Ils ne pourront ni acheter ni vendre pendant des générations. Je ne sais pas ce
qui les aidera. Ou bien je sais, mais c’est un secret.
- Ni l’argent, ni
rien ? Les livres ? Les souvenirs ? La trace des souvenirs ? Les
idées ?
- Dieu seul le
sait…
- Mais quel
Dieu auront-ils ? Demande Maïté du fond de ses coussins. S’ils ne sont
plus humains, seront-ils encore à l’image du nôtre? Reprenez donc un peu
de thé.
- Le Dieu de
l’univers ! Tranche Véra en lançant sa chevelure noire en arrière.

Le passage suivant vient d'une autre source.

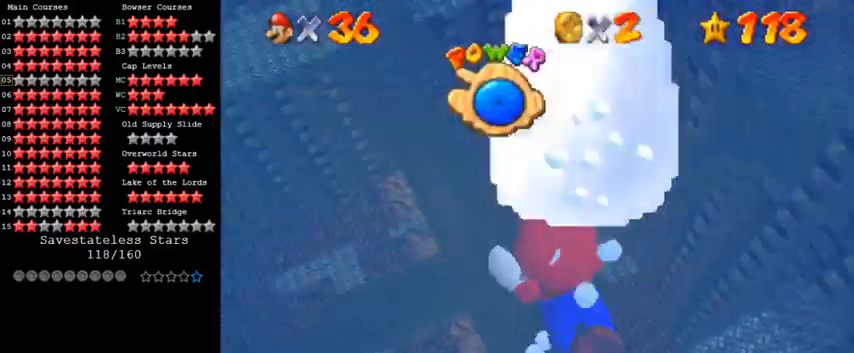
Gameplay with keyboard; each line is a JSON object with the keys held at the frame after it. "events" lists presses ("down") and releases ("up") of "a", "c", "ctrl", "d", "down", "left", "return", "right", "s", "shift", "up", "w", "x" and "y" between this image and that frame as [ms after this image, input, new state], when the widget could be followed in between. No other keys are recorded. Mouse input is not recorded.
{"keys": ["right", "up"], "events": [[200, "up", "down"]]}
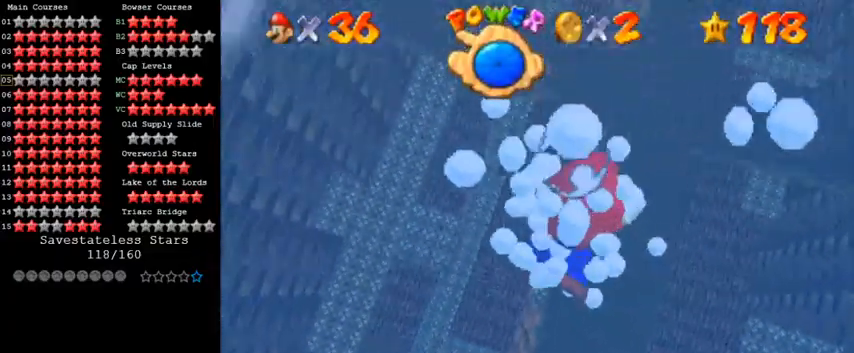
{"keys": ["right", "shift", "up"], "events": [[433, "shift", "down"]]}
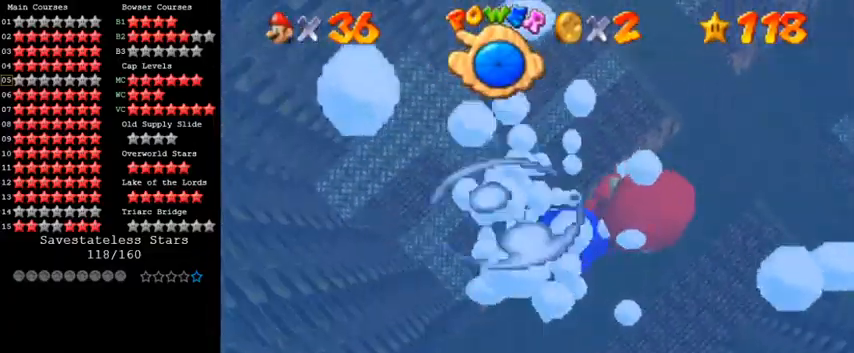
{"keys": ["right", "up"], "events": [[267, "shift", "up"]]}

Avez-vous une bible, Maïté ?
- Oh mon Dieu, oui,
je crois… Maïté se dirige vers la bibliothèque en traînant des pieds…
A cet instant, un
Floozboy s’approche du groupe :
- Excusez-moi, mais
ça commence ! Il y a une foule au-dehors, toutes sortes de gens. Et aussi
des journalistes. Il faut une animation.
- Bon. Organisez
une procession et achetez vite un grand champ pour le mariage, répond Floozman.
Là haut sur la crête.
Maïté revient et tend sa
vieille bible de Jérusalem à Véra. À l’instant même où la jeune fille ouvre le
livre, un cercle de feu se forme autour des maisons du quartier. On entend les
cris de la foule étouffés et par-dessus le grondement des flammes, la voix de
Véra devient pareille à un chant :
-Écoute Floozman !
Maïté, lisez. Commencez où vous voulez.
Et de sa petite voix
claire, Maïté lit un passage. Les mots sont dans sa langue mais nul ne
reconnaît leur sens, sinon confusément, à la lisière de l’esprit, là où parole
et bruit se séparent. Maïté lit avec plaisir, puis avec jubilation.
Soudain, elle s’écrie :
- C’est ça !
Mais ce n’est pas ça du tout … je veux dire, ce n’est pas la Bible. Pas la même
Bible !
- C’est la bible du
futur. Telle qu’elle sera révélée aux enfants de ces enfants. Il y a aussi la
vôtre, Maïté et celle de chacun de tes parents. Le verbe…
À cet instant, la sirène
des pompiers retentit.
***
Pendant ce temps au poste de police, un jeune inspecteur
se laisse aller lourdement en arrière sur le dossier de sa chaise.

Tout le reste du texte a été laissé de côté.